As i said, i hate to do this — you don’t need me to tell you about all the ways the world is fucked
up — but i’m willing to make an allowance when it affects me in particular. So many pieces of
internet history, even on this site, now only exist as digital ghosts in their machines (hell, i
even had to replace one of the links here with an Archive.org link after the author was suspended
from Twitter). And i can’t count the number of musty out-of-print books that i would have never been
able to access here from my comfy chair in England if it weren’t for the IA preserving them for a
new generation.
The Stem Projector is the kind of
ridiculous gadget i’d think up when i was seven, with no regard for any practical value or
market — haptic channel surfing! Instagram filters for movies! Automatically-generated mood
boards! Just complete nonsense and i want it now.
“The Stink A”,
or, why Kiwis have trouble typesetting Māori
In the spirit of every Youtube video since 2016, i would first like to say that this
segment is brought to you by Sponsorblock.

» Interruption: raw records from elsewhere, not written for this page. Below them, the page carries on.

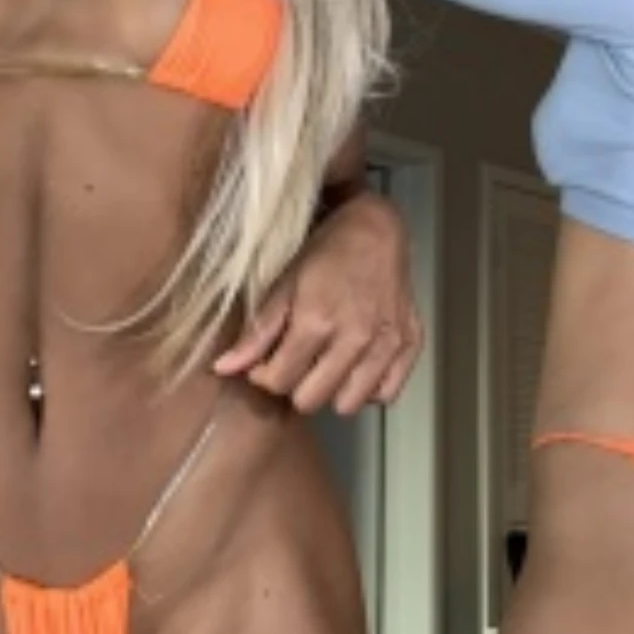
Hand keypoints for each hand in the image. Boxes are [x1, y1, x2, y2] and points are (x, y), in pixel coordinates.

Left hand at [213, 191, 422, 414]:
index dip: (265, 376)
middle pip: (311, 400)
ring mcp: (387, 344)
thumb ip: (257, 332)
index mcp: (317, 321)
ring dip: (332, 390)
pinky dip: (370, 387)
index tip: (266, 360)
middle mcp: (355, 338)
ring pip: (348, 404)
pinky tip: (357, 365)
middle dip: (296, 385)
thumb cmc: (326, 252)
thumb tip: (223, 369)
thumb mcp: (284, 284)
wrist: (376, 229)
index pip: (279, 382)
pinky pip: (386, 394)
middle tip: (297, 361)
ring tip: (327, 364)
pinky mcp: (410, 344)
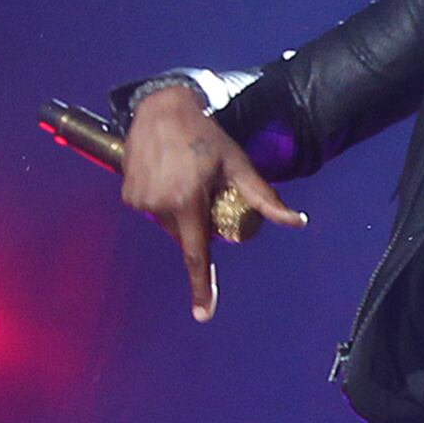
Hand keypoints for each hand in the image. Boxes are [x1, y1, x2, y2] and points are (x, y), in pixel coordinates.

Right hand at [122, 84, 303, 322]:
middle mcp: (158, 206)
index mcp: (187, 204)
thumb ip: (266, 197)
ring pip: (166, 222)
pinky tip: (167, 175)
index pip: (196, 256)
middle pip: (183, 235)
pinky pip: (150, 209)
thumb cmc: (207, 136)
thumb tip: (296, 221)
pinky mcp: (127, 193)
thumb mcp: (239, 166)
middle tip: (203, 188)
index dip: (202, 287)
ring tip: (184, 176)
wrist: (163, 108)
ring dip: (178, 210)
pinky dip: (160, 200)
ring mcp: (139, 200)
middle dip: (196, 222)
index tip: (203, 314)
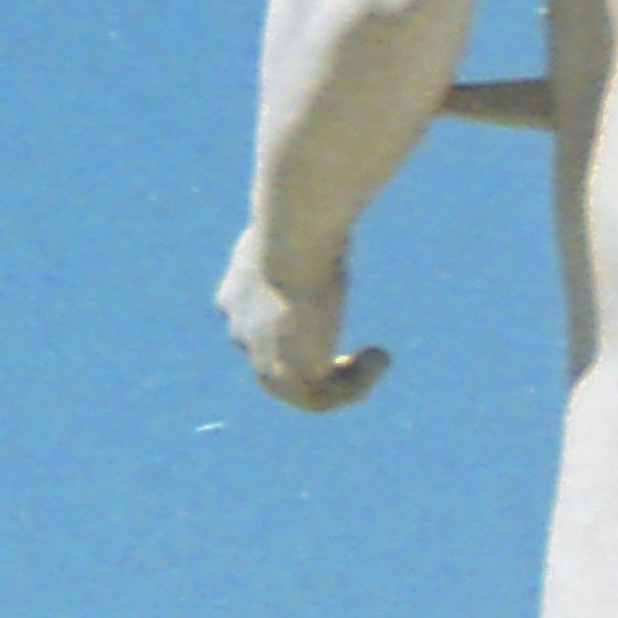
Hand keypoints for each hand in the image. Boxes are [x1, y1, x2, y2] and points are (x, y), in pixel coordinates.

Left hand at [222, 236, 383, 410]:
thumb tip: (332, 222)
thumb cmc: (303, 219)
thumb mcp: (304, 222)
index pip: (255, 327)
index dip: (293, 331)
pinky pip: (324, 399)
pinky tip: (380, 359)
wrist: (293, 236)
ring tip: (378, 359)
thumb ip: (311, 238)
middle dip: (316, 362)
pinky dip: (357, 384)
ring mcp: (262, 358)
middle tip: (356, 357)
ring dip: (344, 380)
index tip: (329, 315)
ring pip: (300, 388)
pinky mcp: (290, 376)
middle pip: (274, 365)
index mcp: (237, 296)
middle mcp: (241, 331)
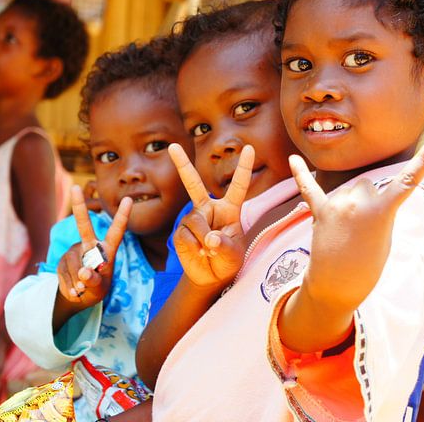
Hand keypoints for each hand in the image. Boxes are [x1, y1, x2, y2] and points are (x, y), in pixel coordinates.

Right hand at [56, 185, 131, 308]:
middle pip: (84, 225)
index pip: (116, 231)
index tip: (129, 199)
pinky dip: (69, 287)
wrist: (79, 297)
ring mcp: (74, 252)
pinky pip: (64, 274)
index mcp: (106, 249)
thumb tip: (83, 271)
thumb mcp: (100, 289)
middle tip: (75, 187)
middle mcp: (89, 246)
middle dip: (79, 206)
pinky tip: (74, 290)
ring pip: (73, 264)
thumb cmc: (96, 289)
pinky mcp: (62, 260)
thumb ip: (95, 281)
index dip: (123, 216)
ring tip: (82, 290)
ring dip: (77, 283)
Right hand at [167, 143, 253, 288]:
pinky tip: (199, 253)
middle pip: (193, 183)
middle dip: (182, 164)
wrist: (210, 276)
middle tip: (172, 146)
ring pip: (195, 221)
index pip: (238, 185)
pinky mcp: (180, 232)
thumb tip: (209, 238)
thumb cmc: (227, 262)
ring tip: (210, 252)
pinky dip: (194, 247)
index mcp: (229, 209)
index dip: (244, 167)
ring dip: (204, 239)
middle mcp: (208, 208)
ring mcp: (192, 218)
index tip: (251, 148)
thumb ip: (226, 246)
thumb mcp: (234, 256)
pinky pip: (186, 235)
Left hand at [290, 139, 423, 313]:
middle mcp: (357, 202)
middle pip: (368, 185)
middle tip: (365, 228)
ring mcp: (336, 206)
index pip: (407, 183)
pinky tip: (293, 158)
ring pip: (349, 189)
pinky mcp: (319, 213)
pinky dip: (301, 174)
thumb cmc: (367, 266)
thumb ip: (378, 210)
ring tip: (347, 230)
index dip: (423, 163)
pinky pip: (309, 188)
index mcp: (381, 211)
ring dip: (350, 202)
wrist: (336, 287)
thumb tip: (363, 194)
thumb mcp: (384, 237)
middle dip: (369, 200)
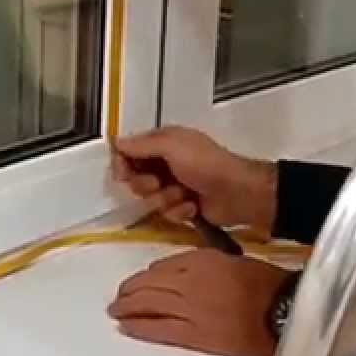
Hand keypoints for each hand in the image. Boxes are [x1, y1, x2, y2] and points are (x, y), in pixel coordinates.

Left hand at [107, 248, 290, 355]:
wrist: (283, 311)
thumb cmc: (267, 285)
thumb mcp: (233, 261)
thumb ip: (205, 264)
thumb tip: (181, 273)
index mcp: (200, 260)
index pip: (163, 265)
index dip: (147, 275)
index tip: (141, 280)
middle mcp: (189, 281)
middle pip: (149, 284)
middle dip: (130, 290)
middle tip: (119, 296)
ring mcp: (189, 307)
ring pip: (148, 304)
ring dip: (127, 307)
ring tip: (116, 311)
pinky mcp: (195, 333)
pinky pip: (159, 329)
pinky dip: (139, 328)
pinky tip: (127, 328)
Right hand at [111, 126, 277, 230]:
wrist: (238, 193)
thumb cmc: (208, 164)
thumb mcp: (171, 145)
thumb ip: (141, 144)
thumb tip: (117, 141)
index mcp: (163, 143)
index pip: (129, 152)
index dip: (123, 164)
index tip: (123, 173)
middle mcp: (166, 163)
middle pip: (136, 179)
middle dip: (146, 185)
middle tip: (158, 183)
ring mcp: (174, 186)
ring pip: (150, 199)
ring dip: (166, 199)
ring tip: (183, 194)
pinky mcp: (183, 206)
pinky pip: (167, 214)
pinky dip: (179, 211)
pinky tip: (193, 206)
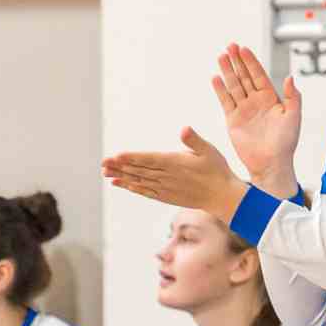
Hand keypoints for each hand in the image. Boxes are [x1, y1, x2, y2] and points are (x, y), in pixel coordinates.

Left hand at [103, 126, 242, 218]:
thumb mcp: (209, 151)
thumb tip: (184, 128)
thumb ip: (194, 140)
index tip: (116, 155)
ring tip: (105, 173)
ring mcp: (165, 188)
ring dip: (122, 176)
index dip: (131, 157)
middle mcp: (167, 177)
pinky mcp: (166, 196)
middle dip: (120, 166)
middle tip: (103, 163)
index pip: (149, 159)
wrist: (222, 197)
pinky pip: (145, 191)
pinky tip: (121, 184)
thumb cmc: (217, 170)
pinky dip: (132, 187)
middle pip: (139, 170)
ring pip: (139, 181)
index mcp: (175, 163)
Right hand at [212, 44, 301, 194]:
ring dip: (227, 71)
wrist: (272, 163)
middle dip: (237, 61)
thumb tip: (290, 77)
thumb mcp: (294, 117)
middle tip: (230, 45)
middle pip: (244, 76)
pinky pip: (225, 101)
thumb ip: (293, 97)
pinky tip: (216, 77)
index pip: (259, 75)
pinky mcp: (233, 120)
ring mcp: (244, 109)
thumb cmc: (286, 143)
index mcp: (271, 99)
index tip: (244, 48)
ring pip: (234, 86)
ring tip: (221, 56)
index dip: (251, 62)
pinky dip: (220, 90)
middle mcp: (256, 101)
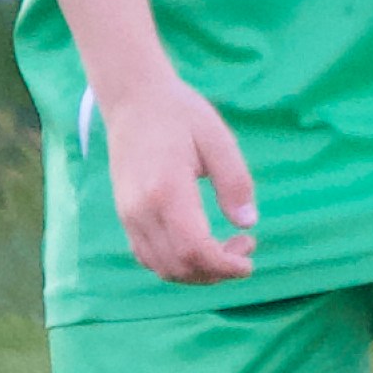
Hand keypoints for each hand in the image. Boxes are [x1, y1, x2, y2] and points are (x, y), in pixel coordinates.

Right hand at [103, 75, 258, 283]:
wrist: (133, 99)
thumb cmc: (180, 114)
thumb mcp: (218, 139)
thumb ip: (235, 182)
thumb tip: (247, 223)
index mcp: (167, 190)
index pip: (194, 250)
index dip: (224, 267)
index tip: (248, 263)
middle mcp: (142, 210)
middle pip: (179, 266)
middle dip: (215, 272)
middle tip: (243, 248)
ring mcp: (129, 215)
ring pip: (161, 267)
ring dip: (196, 272)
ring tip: (224, 250)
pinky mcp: (124, 215)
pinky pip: (147, 256)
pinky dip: (175, 264)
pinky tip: (198, 246)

Begone with those crummy razors and earbuds!
I found out that Mark Toney’s1, in Newcastle, serves Dutch-style apple pie,
and it immediately gave me flashbacks to my childhood like the critic in Ratatouille. I
honestly started crying. Delicious stuff. …Sorry, what’s that?
Apologies for the interruption; my legal team have informed me that i have to actually put links in
my link roundups. Who knew‽
“My afternoons with the singing bowl lady”
— A rare sympathetic portrayal of new-agers, one that neither revels in tired atheistic snark
nor makes me want to tear my hair out with vapid bollocks
Merry Christmas to all who celebrate, and good tidings to everyone else — my gift to you is one last
sack full of links to send off the year. Mx Tynehorne’s Link Roundup®™ will return in 2023.